DISCLAIMER: The views expressed in this article do not necessarily reflect the views of the American Nuclear Society.
By Lauren Sukin
Iran isn’t the only Middle Eastern country that’s been developing nuclear energy. In the past few years, Saudi Arabia, the United Arab Emirates (UAE), Turkey, and Egypt have all made notable headway. While some may be fearful of these developments, viewing them as strategic cover-ups for an ultimate goal of acquiring nuclear weapons, it is important to remember that there is a legitimate basis for these states to desire nuclear energy—in its own right.
Indeed, nuclear power has a compelling appeal in the Middle East, a region that’s increasingly facing energy security challenges. Water scarcity and rising consumer electricity demand have strained grids while fossil fuel resources dwindle. Even in presumably resource-rich nations, hydrocarbons are far more valuable for export than for consumption at home. As a result, many states are looking for new sources of domestic energy.
Saudi Arabia embodies this reality. There, a combination of population and energy growth as well as “consumer demand, industrial development, and the expansion of energy-gobbling water desalination plants” has put pressure on the Saudi energy market. From 2000 to 2012, the country saw a 30 percent increase in its per capita energy use. And that will only get worse: the Saudi government anticipates a need for a 107 percent increase in electricity generation by 2032. Others have estimated values as high as a 250 percent increase by 2028.
Although the Kingdom produces approximately 10 million barrels of oil each year, high demand now forces it to burn nearly a quarter of its supplies domestically—that’s a huge loss for a country that secures 90 percent of its revenue from oil sales. In addition, there’s growing consensus that the Saudis could see oil shortages in the next decade; this only reinforces the need for another path.
Nuclear energy may just be that path. Nuclear power plants last 40 years or more, can provide a steady and significant supply of domestic energy, and provide electricity at low costs in comparison to other sources, including fossil fuels.

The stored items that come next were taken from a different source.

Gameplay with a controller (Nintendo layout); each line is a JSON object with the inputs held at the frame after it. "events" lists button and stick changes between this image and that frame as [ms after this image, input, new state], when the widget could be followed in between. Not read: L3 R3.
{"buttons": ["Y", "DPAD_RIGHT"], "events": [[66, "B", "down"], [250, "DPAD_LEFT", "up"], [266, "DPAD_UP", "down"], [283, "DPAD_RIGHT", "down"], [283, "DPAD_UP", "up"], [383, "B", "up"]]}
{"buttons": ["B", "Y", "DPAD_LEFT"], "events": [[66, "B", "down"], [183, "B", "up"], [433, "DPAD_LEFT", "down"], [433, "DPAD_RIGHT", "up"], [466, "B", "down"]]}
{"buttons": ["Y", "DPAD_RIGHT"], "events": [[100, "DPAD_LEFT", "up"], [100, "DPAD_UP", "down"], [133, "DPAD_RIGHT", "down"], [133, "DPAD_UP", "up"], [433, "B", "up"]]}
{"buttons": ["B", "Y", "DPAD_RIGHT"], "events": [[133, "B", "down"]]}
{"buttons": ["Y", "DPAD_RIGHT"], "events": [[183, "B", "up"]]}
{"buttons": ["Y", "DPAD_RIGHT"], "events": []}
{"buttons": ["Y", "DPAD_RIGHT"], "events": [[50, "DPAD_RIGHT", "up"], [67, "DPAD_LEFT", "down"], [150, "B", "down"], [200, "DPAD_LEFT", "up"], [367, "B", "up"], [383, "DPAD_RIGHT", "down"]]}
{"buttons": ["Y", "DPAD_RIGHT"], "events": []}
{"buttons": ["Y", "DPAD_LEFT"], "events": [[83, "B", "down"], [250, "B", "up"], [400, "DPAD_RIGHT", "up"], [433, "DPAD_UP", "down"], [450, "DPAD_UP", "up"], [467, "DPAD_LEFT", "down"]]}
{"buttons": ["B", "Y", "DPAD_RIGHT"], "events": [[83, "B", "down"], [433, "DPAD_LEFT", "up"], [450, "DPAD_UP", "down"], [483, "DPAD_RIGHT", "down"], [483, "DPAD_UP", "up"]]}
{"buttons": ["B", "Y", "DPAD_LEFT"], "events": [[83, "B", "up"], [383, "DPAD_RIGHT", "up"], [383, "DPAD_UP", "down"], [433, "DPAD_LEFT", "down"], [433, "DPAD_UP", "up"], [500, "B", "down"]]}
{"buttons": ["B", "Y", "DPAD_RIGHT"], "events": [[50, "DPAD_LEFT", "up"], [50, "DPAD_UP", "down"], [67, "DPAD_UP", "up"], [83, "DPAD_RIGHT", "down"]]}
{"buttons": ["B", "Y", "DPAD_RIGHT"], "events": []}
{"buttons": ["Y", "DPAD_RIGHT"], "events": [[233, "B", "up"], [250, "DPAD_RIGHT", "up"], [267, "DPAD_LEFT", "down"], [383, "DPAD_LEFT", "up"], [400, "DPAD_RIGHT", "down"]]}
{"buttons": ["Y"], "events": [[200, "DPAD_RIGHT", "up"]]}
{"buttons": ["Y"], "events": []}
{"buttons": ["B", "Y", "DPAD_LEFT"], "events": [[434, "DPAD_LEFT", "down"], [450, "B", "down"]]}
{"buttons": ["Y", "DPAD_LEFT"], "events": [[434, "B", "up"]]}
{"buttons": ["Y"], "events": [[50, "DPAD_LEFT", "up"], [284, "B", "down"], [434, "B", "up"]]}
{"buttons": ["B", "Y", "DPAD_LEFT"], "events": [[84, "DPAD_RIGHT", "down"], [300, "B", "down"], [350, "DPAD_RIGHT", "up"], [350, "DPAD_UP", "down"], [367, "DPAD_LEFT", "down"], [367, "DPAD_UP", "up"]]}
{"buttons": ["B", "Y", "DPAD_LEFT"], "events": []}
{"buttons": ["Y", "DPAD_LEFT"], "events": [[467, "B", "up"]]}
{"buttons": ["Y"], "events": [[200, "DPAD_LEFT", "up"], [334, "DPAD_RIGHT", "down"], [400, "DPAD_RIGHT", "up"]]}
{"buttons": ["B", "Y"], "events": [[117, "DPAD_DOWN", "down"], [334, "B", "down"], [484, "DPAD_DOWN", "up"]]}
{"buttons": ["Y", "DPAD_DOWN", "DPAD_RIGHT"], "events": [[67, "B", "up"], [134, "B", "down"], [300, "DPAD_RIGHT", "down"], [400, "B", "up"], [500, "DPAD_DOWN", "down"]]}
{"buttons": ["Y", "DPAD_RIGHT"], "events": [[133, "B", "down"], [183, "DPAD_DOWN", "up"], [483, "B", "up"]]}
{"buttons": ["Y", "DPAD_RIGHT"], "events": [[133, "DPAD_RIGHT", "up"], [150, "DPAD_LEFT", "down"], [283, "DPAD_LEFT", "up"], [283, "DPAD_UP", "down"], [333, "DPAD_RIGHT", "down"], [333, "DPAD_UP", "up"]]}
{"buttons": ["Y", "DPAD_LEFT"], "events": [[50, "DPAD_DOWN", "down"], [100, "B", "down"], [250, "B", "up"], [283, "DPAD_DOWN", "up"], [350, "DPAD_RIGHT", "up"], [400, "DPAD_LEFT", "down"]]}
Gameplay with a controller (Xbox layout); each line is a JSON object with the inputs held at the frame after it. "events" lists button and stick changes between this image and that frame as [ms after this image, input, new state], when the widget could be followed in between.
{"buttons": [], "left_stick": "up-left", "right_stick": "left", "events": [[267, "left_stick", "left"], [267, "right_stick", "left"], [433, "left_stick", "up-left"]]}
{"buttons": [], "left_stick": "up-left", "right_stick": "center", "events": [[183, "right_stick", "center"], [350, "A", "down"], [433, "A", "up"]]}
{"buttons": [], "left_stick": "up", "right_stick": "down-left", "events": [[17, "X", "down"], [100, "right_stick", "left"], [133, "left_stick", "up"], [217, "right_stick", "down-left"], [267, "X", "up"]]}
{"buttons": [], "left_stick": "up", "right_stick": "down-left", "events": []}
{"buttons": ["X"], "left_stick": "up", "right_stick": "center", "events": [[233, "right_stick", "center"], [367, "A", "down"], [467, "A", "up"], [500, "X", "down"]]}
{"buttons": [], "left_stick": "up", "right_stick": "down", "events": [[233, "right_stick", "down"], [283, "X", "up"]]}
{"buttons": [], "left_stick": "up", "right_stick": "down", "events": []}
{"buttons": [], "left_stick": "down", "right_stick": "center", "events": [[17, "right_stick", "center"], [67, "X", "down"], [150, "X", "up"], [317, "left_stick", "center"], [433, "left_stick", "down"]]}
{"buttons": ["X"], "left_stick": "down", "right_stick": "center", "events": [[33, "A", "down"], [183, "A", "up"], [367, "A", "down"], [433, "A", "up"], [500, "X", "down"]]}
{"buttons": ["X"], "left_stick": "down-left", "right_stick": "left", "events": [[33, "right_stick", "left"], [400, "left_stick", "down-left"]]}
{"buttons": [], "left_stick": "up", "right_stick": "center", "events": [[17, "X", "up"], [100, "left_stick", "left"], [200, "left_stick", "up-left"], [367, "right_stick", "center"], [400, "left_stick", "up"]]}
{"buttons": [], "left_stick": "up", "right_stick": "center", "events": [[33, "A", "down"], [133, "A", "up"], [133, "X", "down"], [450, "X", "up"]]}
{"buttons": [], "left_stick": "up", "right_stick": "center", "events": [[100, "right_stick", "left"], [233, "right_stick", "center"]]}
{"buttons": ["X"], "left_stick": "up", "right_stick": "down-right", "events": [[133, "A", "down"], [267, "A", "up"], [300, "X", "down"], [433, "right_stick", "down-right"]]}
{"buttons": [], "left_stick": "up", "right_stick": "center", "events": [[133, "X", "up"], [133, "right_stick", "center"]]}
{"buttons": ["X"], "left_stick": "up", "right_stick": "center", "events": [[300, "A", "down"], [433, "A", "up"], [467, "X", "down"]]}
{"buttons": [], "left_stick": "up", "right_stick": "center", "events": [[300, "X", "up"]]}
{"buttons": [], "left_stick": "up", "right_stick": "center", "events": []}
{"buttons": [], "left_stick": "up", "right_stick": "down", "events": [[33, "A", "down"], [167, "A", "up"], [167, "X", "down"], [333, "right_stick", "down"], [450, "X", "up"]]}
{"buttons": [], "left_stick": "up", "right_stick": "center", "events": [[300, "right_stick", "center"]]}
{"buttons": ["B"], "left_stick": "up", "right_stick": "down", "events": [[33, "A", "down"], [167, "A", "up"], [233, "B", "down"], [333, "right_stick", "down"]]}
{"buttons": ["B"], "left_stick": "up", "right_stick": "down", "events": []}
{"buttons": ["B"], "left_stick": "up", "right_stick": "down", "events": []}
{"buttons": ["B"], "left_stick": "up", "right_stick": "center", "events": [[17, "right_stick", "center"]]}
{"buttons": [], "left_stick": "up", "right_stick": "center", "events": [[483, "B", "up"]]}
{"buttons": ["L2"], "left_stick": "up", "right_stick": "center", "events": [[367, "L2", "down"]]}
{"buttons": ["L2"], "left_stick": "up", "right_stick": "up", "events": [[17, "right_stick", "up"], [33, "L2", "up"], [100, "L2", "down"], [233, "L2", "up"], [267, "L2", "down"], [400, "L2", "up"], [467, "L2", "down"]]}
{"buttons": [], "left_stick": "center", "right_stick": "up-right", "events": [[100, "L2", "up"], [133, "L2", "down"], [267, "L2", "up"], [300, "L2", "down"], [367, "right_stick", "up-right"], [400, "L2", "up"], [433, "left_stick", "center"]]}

The situation is certainly not limited to the Saudis. The UAE also hosts reserves of fossil fuels, earning substantial revenue from their export. As the UAE’s electricity demand increases—it’s projected to double between 2010 and 2020 as a result of energy-intensive desalination and massive industrial and population growth—the UAE will face tension between its economic desire to maintain energy exports and its need to meet energy demand. Moreover, the country already partially relies on imports, purchasing nearly 2 billion cubic feet of natural gas per year from Qatar. Faced with a growing “insufficiency of supply” for natural gas, the UAE has found nuclear energy a frontrunner solution, calling it “practical, commercially viable and clean.”
In Turkey, too, the stated rationale for nuclear energy has centered on energy security. Currently 33 percent of the country’s energy is imported from Russia and 17 percent is from Iran. And like its regional neighbors, Turkey has also seen rapid growth accompanied by increasing energy demand, which tripled there between 1992 and 2012.
Even Egypt, which is more energy independent than its neighbors, will soon need a supplement: its natural gas deposits are expected to be depleted by 2044, its oil reserves by 2025. Just one nuclear power plant would save the country nearly 70 billion cubic feet of natural gas or 2 million tons of oil per year. Given those numbers, nuclear power’s usefulness is clear.
Although each country has a slightly different story, the overall pattern is the same: rising electricity demand and looming resource scarcity has created strong, legitimate incentives for Middle Eastern states to develop nuclear power.
Lauren Sukin is an editor and researcher at The Century Foundation. She studies political science at Brown University.